Take the line that contains "focal_mm: 4.49" and each one after it through the last line below, and retype them exactly. Leave out the pictures.

Segment Start: Source material

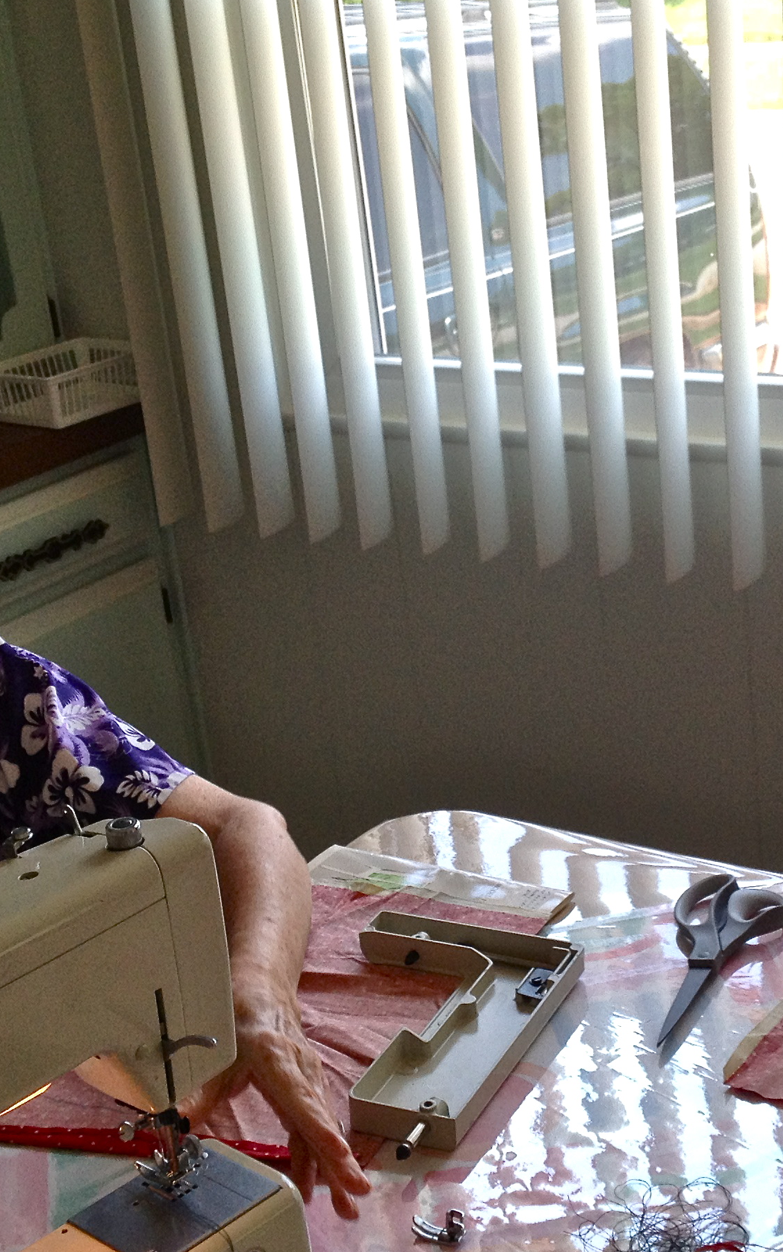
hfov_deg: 19.4
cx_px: 516
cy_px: 640
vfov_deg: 30.6
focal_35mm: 67
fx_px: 2287
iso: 64
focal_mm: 4.28
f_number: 2.4
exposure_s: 1/120
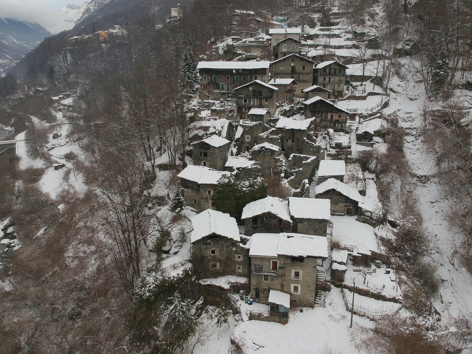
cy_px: 177
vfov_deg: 54.9
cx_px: 236
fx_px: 341
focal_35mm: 25
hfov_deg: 69.4
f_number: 2.6
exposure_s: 1/1600
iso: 101
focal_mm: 4.49
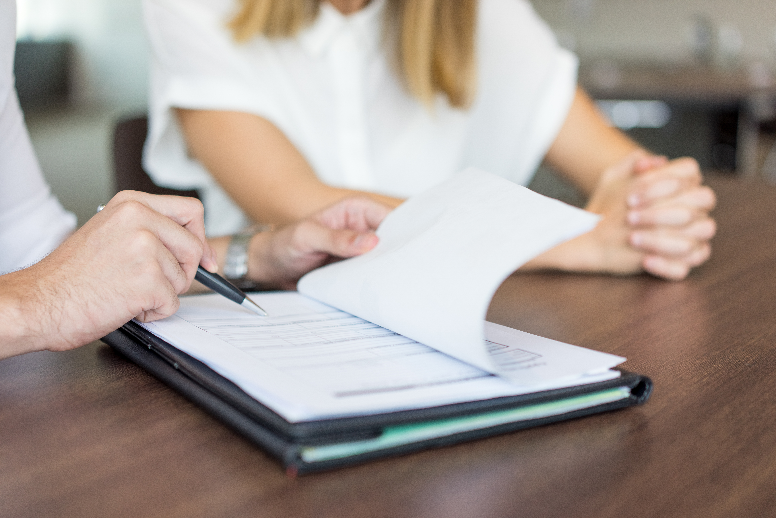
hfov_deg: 36.2
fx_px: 1186
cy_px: 259
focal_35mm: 55
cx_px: 388
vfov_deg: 24.6
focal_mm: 55
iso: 200
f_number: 2.2
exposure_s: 1/400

Segment End: Source material

§ Output
focal_mm: 4.49
hfov_deg: 36.2
fx_px: 1186
cy_px: 259
focal_35mm: 55
cx_px: 388
vfov_deg: 24.6
focal_mm: 55
iso: 200
f_number: 2.2
exposure_s: 1/400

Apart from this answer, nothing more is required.